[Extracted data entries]
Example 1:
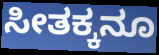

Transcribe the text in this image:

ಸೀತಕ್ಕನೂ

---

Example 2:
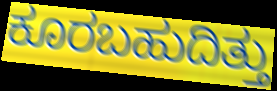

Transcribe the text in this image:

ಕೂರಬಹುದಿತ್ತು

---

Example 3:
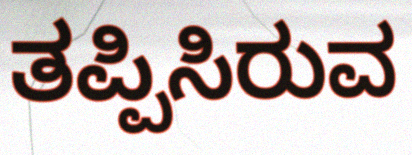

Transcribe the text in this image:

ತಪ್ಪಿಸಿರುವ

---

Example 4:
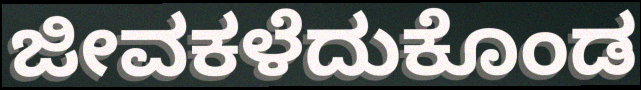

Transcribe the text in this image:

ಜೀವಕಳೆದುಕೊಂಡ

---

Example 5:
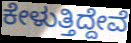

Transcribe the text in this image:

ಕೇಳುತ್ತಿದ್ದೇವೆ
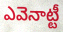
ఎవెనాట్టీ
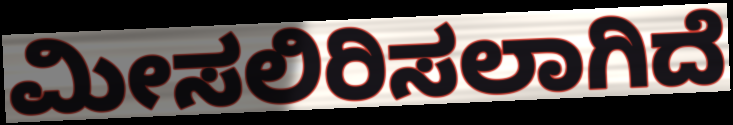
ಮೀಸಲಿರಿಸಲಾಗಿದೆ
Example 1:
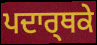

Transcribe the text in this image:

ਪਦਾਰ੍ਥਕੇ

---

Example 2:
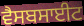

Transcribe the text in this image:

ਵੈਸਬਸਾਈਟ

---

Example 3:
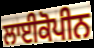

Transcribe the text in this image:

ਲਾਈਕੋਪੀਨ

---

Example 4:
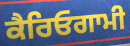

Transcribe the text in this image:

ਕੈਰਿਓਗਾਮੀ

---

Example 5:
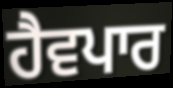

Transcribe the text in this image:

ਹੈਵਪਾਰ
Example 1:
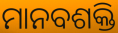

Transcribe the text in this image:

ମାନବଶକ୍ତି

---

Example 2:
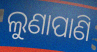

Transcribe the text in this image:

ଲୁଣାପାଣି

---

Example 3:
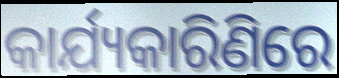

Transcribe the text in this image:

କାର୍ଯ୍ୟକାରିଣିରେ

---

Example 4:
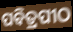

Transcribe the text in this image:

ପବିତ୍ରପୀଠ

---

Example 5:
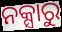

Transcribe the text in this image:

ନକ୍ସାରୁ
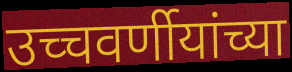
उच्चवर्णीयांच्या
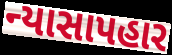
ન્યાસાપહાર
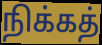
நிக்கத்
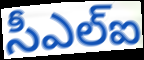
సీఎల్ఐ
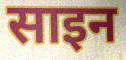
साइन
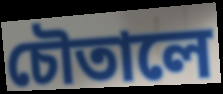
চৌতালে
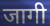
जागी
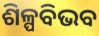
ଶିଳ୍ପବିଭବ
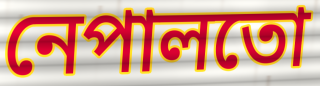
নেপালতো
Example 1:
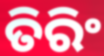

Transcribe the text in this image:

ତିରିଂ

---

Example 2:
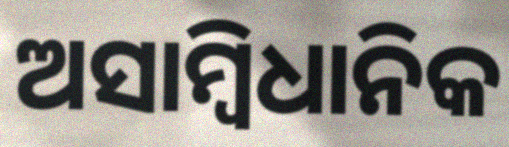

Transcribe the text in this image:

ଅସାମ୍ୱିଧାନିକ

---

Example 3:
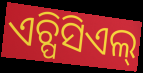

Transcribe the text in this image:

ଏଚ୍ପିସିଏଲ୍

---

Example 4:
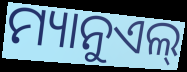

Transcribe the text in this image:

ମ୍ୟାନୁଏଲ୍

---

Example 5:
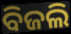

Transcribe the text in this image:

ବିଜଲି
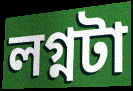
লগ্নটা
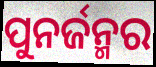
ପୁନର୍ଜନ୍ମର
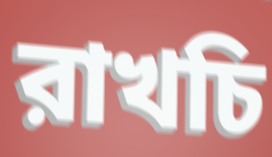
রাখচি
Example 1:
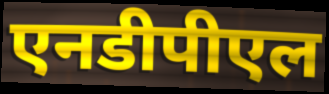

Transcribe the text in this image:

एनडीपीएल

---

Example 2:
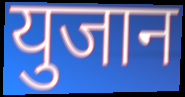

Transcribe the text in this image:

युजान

AIM: Copy every one of the records above word for word, leaving out the picture lines.

CORRECT RESPONSE:
Example 1:

Transcribe the text in this image:

ಸೀತಕ್ಕನೂ

---

Example 2:

Transcribe the text in this image:

ಕೂರಬಹುದಿತ್ತು

---

Example 3:

Transcribe the text in this image:

ತಪ್ಪಿಸಿರುವ

---

Example 4:

Transcribe the text in this image:

ಜೀವಕಳೆದುಕೊಂಡ

---

Example 5:

Transcribe the text in this image:

ಕೇಳುತ್ತಿದ್ದೇವೆ
ఎవెనాట్టీ
ಮೀಸಲಿರಿಸಲಾಗಿದೆ
Example 1:

Transcribe the text in this image:

ਪਦਾਰ੍ਥਕੇ

---

Example 2:

Transcribe the text in this image:

ਵੈਸਬਸਾਈਟ

---

Example 3:

Transcribe the text in this image:

ਲਾਈਕੋਪੀਨ

---

Example 4:

Transcribe the text in this image:

ਕੈਰਿਓਗਾਮੀ

---

Example 5:

Transcribe the text in this image:

ਹੈਵਪਾਰ
Example 1:

Transcribe the text in this image:

ମାନବଶକ୍ତି

---

Example 2:

Transcribe the text in this image:

ଲୁଣାପାଣି

---

Example 3:

Transcribe the text in this image:

କାର୍ଯ୍ୟକାରିଣିରେ

---

Example 4:

Transcribe the text in this image:

ପବିତ୍ରପୀଠ

---

Example 5:

Transcribe the text in this image:

ନକ୍ସାରୁ
उच्चवर्णीयांच्या
ન્યાસાપહાર
நிக்கத்
సీఎల్ఐ
साइन
চৌতালে
जागी
ଶିଳ୍ପବିଭବ
নেপালতো
Example 1:

Transcribe the text in this image:

ତିରିଂ

---

Example 2:

Transcribe the text in this image:

ଅସାମ୍ୱିଧାନିକ

---

Example 3:

Transcribe the text in this image:

ଏଚ୍ପିସିଏଲ୍

---

Example 4:

Transcribe the text in this image:

ମ୍ୟାନୁଏଲ୍

---

Example 5:

Transcribe the text in this image:

ବିଜଲି
লগ্নটা
ପୁନର୍ଜନ୍ମର
রাখচি
Example 1:

Transcribe the text in this image:

एनडीपीएल

---

Example 2:

Transcribe the text in this image:

युजान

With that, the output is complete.